§ 文書抜粋
トンネル、貯鉱庫、選鉱場、索道停車場などのレンガ造りの建築物の一部が現存している。
青葉の山々に包まれ、廃墟の前にたたずむと、このまま自然の中に非力な人間の作った建物が飲み込まれていく感覚にクラクラしそうだ。
自然回帰、ってこんなことを言うのだろうか。
山つつじ、山吹、つりがねつつじ、しゃくなげ、花々も咲き乱れていた。

歴史資料館は無料、マイン工房という施設で銅の工作が出来るようになっている(有料)。
レストランやお土産屋さんなどは無い。自動販売機が1台据えてあるのみ。
駐車場の整理や、市内から東平に向かって上って行く細い道の車の通行の規制などに、たぶん地元のボランティアの方達だろうが、よく働いておられた。
あえて観光地にしない、という姿勢に好感がもてる。

§ データ一覧
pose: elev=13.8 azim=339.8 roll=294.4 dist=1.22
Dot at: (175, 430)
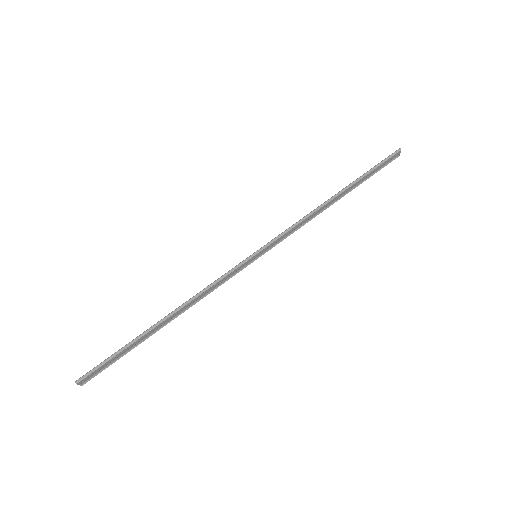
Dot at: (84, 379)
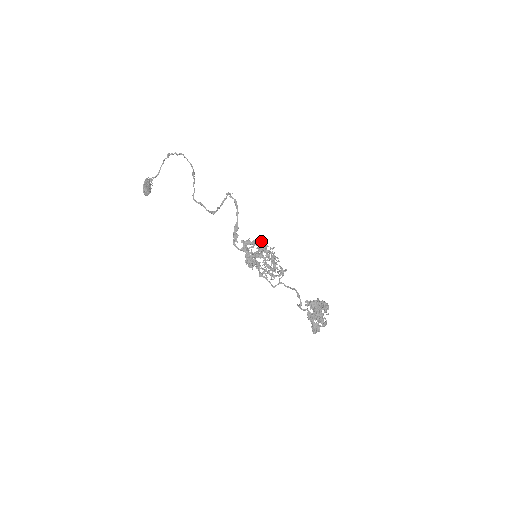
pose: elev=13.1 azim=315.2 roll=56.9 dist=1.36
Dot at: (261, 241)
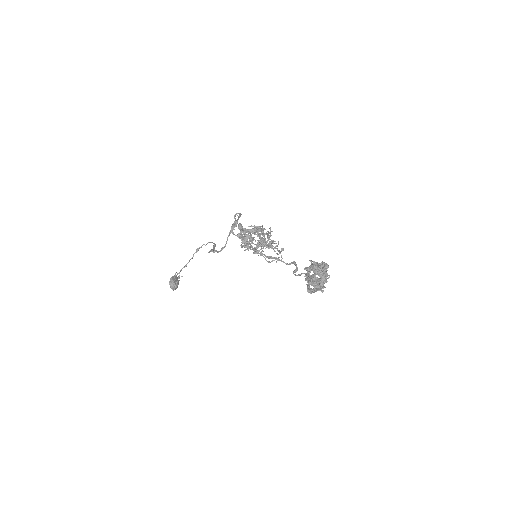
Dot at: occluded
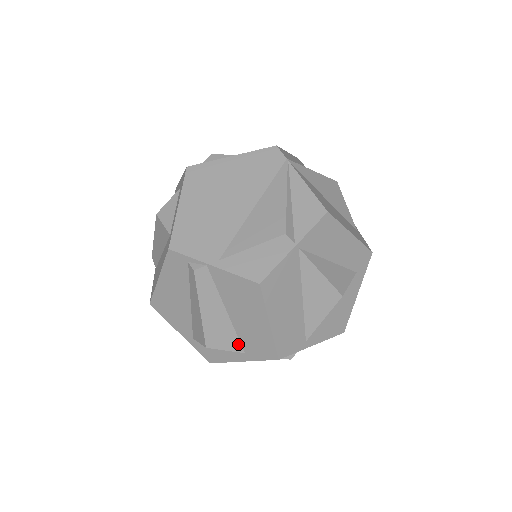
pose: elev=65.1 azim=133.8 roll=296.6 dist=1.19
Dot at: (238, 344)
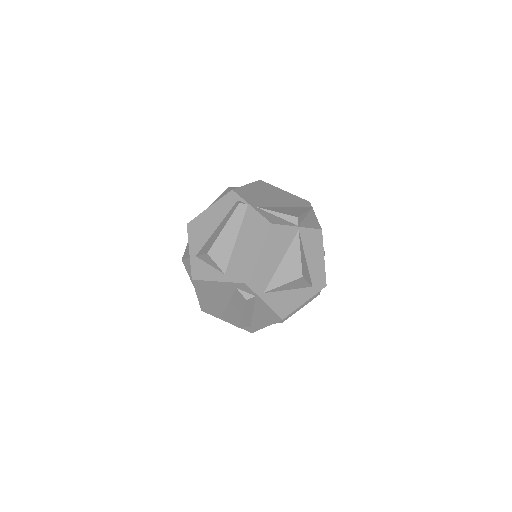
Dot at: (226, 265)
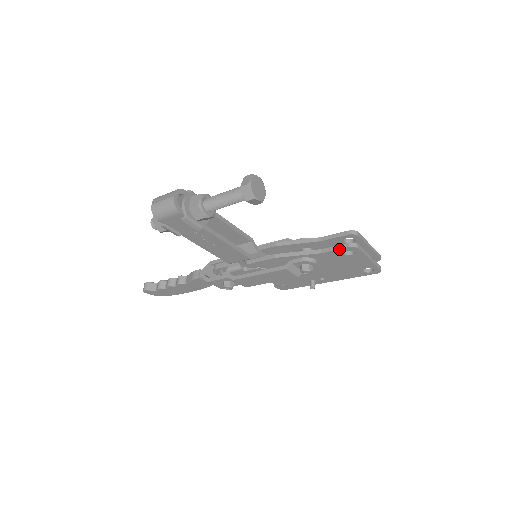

* * *

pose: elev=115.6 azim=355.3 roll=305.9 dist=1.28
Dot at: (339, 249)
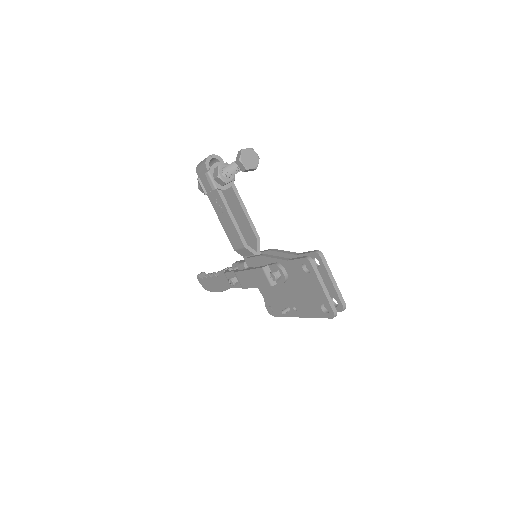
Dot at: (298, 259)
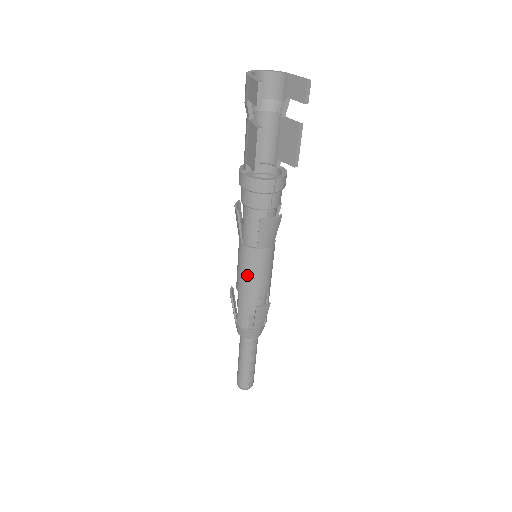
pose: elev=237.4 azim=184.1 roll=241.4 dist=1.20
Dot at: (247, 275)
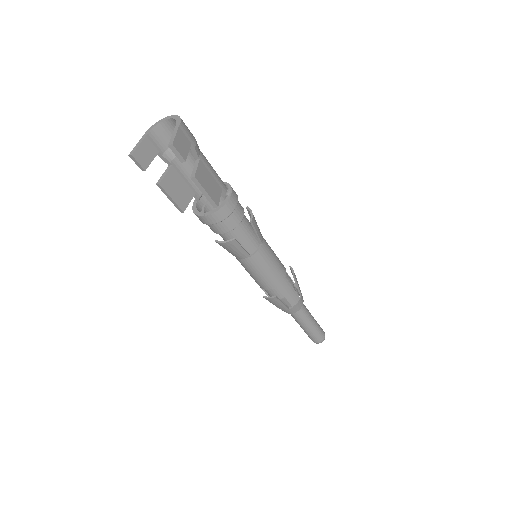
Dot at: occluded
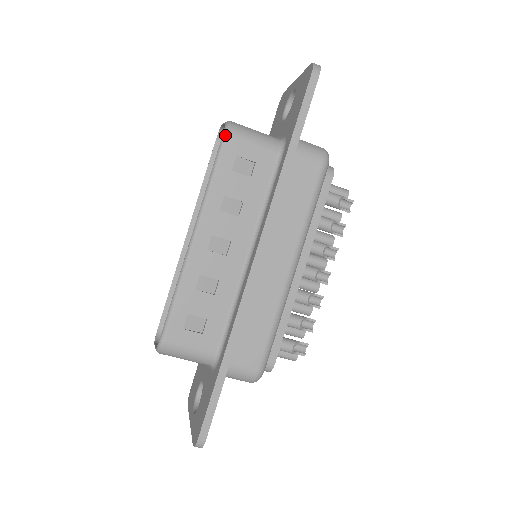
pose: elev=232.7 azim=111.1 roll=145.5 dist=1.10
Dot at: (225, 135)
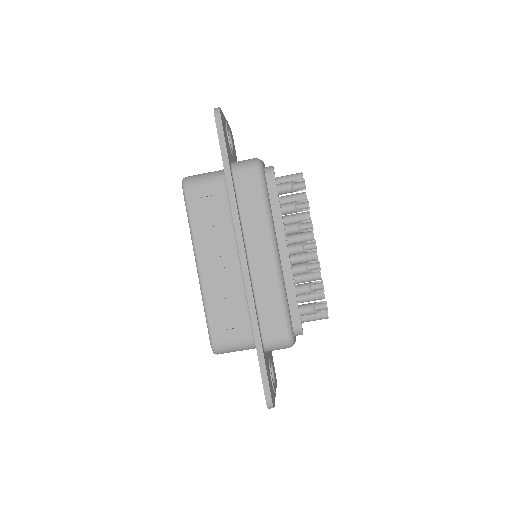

...

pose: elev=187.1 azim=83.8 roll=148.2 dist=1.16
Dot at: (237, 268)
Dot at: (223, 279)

§ 課題
上にある東平の鉱山跡についての文章を、最初から最後まで一字も変えずに打ち直してください。

§ 回答
トンネル、貯鉱庫、選鉱場、索道停車場などのレンガ造りの建築物の一部が現存している。
青葉の山々に包まれ、廃墟の前にたたずむと、このまま自然の中に非力な人間の作った建物が飲み込まれていく感覚にクラクラしそうだ。
自然回帰、ってこんなことを言うのだろうか。
山つつじ、山吹、つりがねつつじ、しゃくなげ、花々も咲き乱れていた。

歴史資料館は無料、マイン工房という施設で銅の工作が出来るようになっている(有料)。
レストランやお土産屋さんなどは無い。自動販売機が1台据えてあるのみ。
駐車場の整理や、市内から東平に向かって上って行く細い道の車の通行の規制などに、たぶん地元のボランティアの方達だろうが、よく働いておられた。
あえて観光地にしない、という姿勢に好感がもてる。